» Textauszug
----------
48-Jähriger betrog das AMS um 32.432 Euro

Der Angeklagte vor Gericht
Der Angeklagte vor GerichtBild: Candyman
Stütze kassiert und daneben noch ordentlich dazuverdient hatte ein 48-jähriger Niederösterreicher – in Summe schoss er das AMS um 32.432,16 Euro.

Ein 48-Jähriger aus NÖ musste jetzt wegen schweren Betruges vor Gericht: Der „Arbeitslose" hatte als Verkaufsberater geringfügig gearbeitet, kassierte Notstandshilfe, soll aber die monatliche Geringfügigkeitsgrenze von 446,81 Euro von 2016 bis 2018 sehr oft überschritten haben. In Summe hat er laut Anklage das Arbeitsmarktservice um 32.432,16 Euro betrogen.
----------
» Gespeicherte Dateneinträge
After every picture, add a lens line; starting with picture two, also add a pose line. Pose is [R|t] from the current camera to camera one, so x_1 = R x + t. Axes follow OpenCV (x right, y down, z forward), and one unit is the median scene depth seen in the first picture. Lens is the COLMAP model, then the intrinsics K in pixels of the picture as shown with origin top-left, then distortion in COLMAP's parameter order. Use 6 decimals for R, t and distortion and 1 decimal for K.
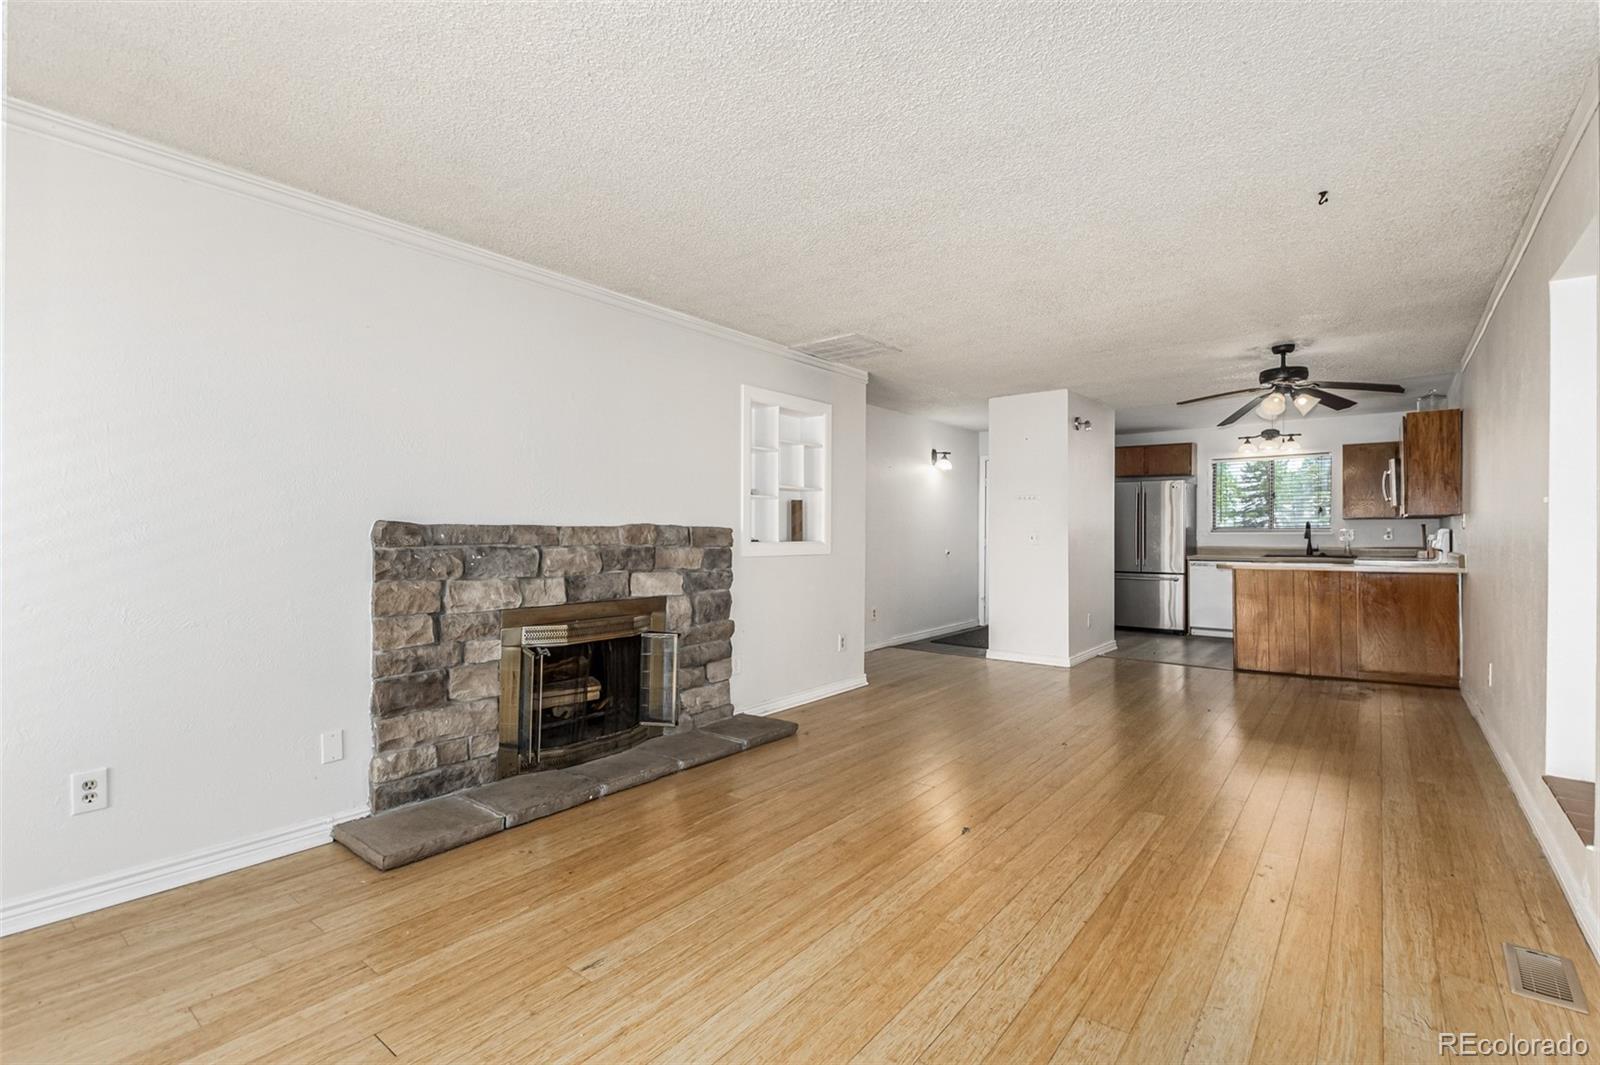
lens RADIAL K [[737.5, 0, 807.6], [0, 737.5, 531.0], [0, 0, 1]] dist [0.001294, 0.000064]
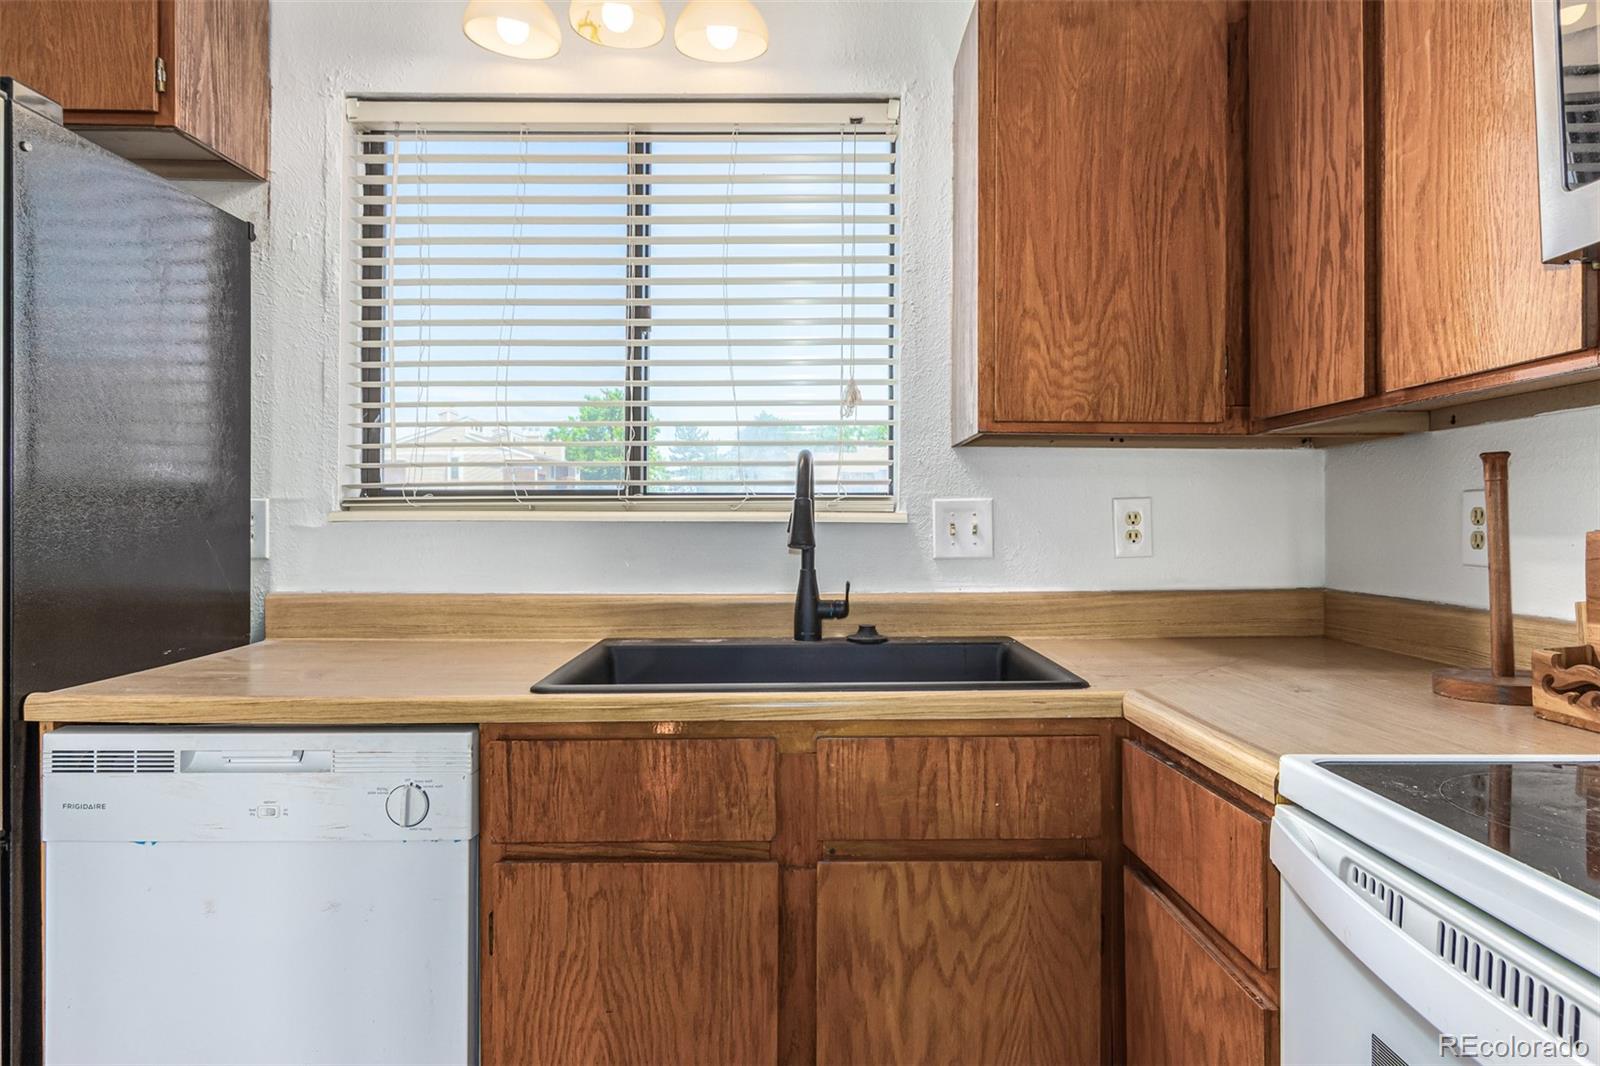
lens RADIAL K [[962.5, 0, 810.6], [0, 962.5, 523.9], [0, 0, 1]] dist [0.003110, 0.000375]
pose [[0.781500, -0.000221, 0.623905, 1.240464], [-0.002308, 0.999992, 0.003245, 0.009573], [-0.623901, -0.003976, 0.781494, 1.894728]]
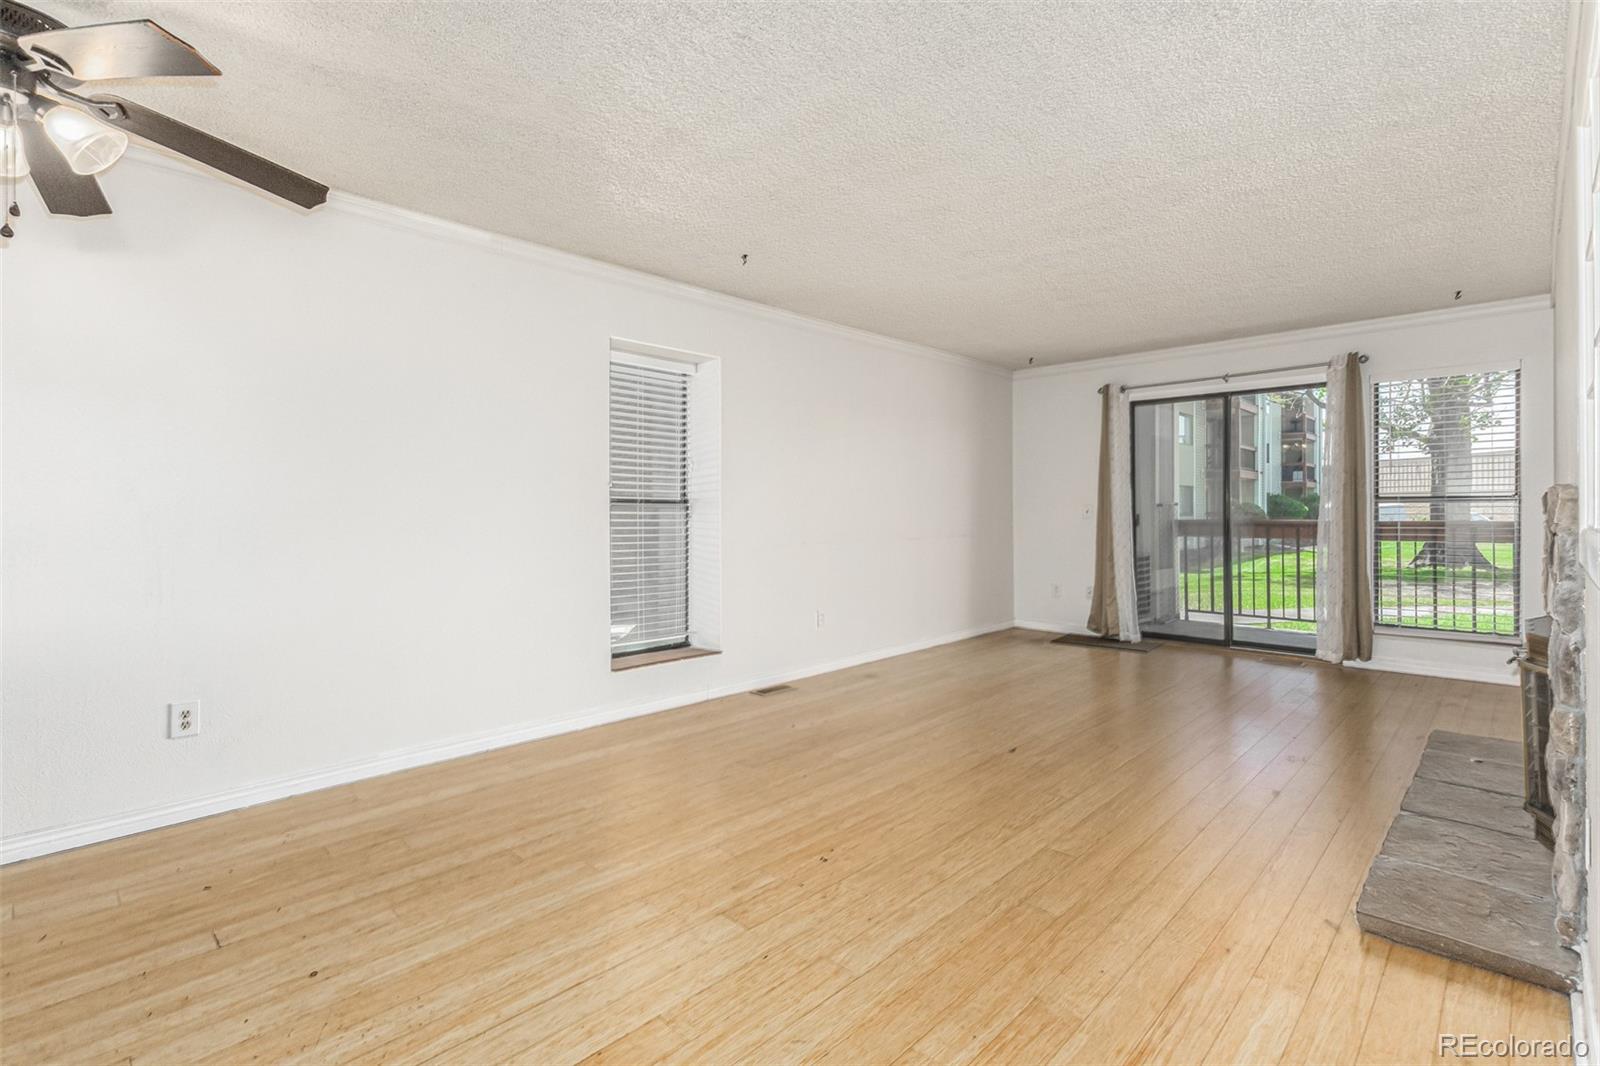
lens RADIAL K [[734.4, 0, 819.3], [0, 734.4, 499.3], [0, 0, 1]] dist [0.003263, 0.000184]
pose [[-0.995420, 0.003381, 0.095533, 0.344988], [0.002011, 0.999894, -0.014429, 0.010571], [-0.095572, -0.014171, -0.995322, 1.865890]]
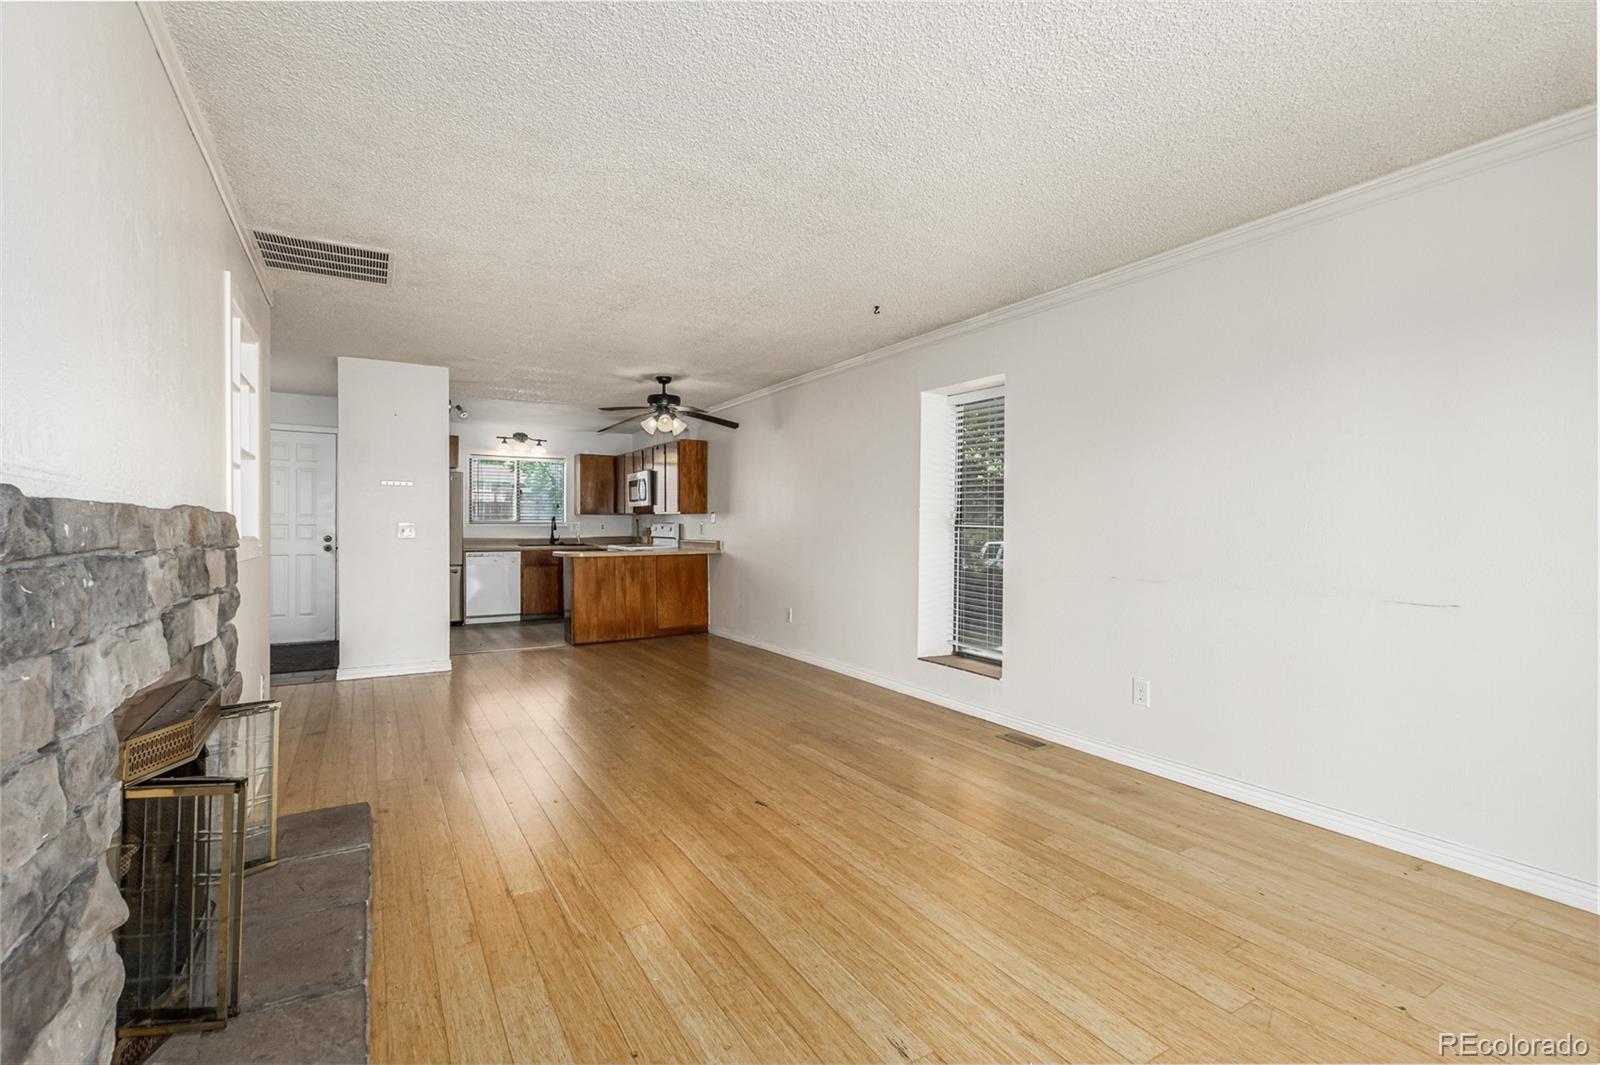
lens RADIAL K [[735.7, 0, 808.5], [0, 735.7, 524.4], [0, 0, 1]] dist [0.002851, 0.000064]
pose [[0.353692, 0.003534, 0.935355, -0.637774], [-0.005830, 0.999982, -0.001573, 0.001636], [-0.935344, -0.004897, 0.353706, 0.466822]]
----------
» Aufgaben
**1.** Als was hat der 48-Jährige im Text über den AMS-Betrug geringfügig gearbeitet?
**2.** Schreib den Text über den AMS-Betrug nach seinem letzten Satz weiter.

» Lösungen
**1.** Als Verkaufsberater.

**2.**
Mann geständig

„Ich habe dem AMS nur gemeldet, dass ich dazuverdiene, nicht aber den Betrag und das hätte ich müssen", zeigte sich der 48-Jährige vor Gericht reuig und geständig.

Das Urteil: 13 Monate bedingte Haft (nicht rechtskräftig).

Übrigens: Der 48-jährige Österreicher hat jetzt einen festen Job als Verkaufsberater, exakt in jener Firma, bei der er davor geringfügig beschäftigt gewesen ist.